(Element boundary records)

— Begin —

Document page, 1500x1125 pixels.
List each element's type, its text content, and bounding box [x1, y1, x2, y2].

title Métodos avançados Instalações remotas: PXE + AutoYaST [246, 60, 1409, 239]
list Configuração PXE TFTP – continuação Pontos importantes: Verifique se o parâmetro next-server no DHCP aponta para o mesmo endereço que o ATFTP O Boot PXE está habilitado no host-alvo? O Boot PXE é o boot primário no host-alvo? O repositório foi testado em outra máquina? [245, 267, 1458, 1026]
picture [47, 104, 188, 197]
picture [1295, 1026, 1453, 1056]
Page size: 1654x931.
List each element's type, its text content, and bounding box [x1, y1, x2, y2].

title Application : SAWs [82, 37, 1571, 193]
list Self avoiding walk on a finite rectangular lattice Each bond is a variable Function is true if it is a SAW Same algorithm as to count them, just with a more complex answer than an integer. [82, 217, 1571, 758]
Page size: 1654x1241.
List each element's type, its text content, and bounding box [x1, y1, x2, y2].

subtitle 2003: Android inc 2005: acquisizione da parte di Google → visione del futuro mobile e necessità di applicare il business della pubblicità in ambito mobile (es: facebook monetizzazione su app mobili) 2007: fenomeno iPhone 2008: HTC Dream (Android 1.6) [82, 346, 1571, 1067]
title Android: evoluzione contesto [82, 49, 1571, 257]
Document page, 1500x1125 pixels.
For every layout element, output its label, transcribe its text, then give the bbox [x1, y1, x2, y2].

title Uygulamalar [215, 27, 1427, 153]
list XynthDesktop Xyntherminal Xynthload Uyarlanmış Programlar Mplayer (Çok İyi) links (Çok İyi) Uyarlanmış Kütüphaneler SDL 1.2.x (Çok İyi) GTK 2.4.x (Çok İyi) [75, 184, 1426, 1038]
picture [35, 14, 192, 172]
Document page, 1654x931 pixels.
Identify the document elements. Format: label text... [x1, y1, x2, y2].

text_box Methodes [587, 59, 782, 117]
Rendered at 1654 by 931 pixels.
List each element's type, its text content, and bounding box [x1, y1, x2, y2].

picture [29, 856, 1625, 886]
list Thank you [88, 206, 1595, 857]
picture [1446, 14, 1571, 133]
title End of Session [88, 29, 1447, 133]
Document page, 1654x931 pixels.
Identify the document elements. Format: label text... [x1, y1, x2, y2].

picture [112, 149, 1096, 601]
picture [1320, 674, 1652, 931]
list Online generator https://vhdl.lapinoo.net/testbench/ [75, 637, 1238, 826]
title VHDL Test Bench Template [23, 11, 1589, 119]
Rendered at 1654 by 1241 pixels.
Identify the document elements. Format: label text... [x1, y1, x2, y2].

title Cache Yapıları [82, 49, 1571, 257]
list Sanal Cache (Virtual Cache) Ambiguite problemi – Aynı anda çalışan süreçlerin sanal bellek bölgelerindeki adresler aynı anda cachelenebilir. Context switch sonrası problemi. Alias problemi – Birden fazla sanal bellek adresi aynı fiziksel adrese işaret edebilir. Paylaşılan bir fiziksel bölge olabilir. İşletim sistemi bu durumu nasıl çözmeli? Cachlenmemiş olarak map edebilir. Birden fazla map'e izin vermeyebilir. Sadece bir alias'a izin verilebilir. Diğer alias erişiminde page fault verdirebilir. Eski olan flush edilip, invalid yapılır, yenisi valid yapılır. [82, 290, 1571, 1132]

— End —

What to work on: Copy out the records from their first line through the line holding "text_box Methodes [587, 59, 782, 117]", inclusive, with nothing changed.

Solution for this task:
Document page, 1500x1125 pixels.
List each element's type, its text content, and bounding box [x1, y1, x2, y2].

title Métodos avançados Instalações remotas: PXE + AutoYaST [246, 60, 1409, 239]
list Configuração PXE TFTP – continuação Pontos importantes: Verifique se o parâmetro next-server no DHCP aponta para o mesmo endereço que o ATFTP O Boot PXE está habilitado no host-alvo? O Boot PXE é o boot primário no host-alvo? O repositório foi testado em outra máquina? [245, 267, 1458, 1026]
picture [47, 104, 188, 197]
picture [1295, 1026, 1453, 1056]
Page size: 1654x931.
List each element's type, its text content, and bounding box [x1, y1, x2, y2].

title Application : SAWs [82, 37, 1571, 193]
list Self avoiding walk on a finite rectangular lattice Each bond is a variable Function is true if it is a SAW Same algorithm as to count them, just with a more complex answer than an integer. [82, 217, 1571, 758]
Page size: 1654x1241.
List each element's type, its text content, and bounding box [x1, y1, x2, y2].

subtitle 2003: Android inc 2005: acquisizione da parte di Google → visione del futuro mobile e necessità di applicare il business della pubblicità in ambito mobile (es: facebook monetizzazione su app mobili) 2007: fenomeno iPhone 2008: HTC Dream (Android 1.6) [82, 346, 1571, 1067]
title Android: evoluzione contesto [82, 49, 1571, 257]
Document page, 1500x1125 pixels.
For every layout element, output its label, transcribe its text, then give the bbox [x1, y1, x2, y2].

title Uygulamalar [215, 27, 1427, 153]
list XynthDesktop Xyntherminal Xynthload Uyarlanmış Programlar Mplayer (Çok İyi) links (Çok İyi) Uyarlanmış Kütüphaneler SDL 1.2.x (Çok İyi) GTK 2.4.x (Çok İyi) [75, 184, 1426, 1038]
picture [35, 14, 192, 172]
Document page, 1654x931 pixels.
Identify the document elements. Format: label text... [x1, y1, x2, y2].

text_box Methodes [587, 59, 782, 117]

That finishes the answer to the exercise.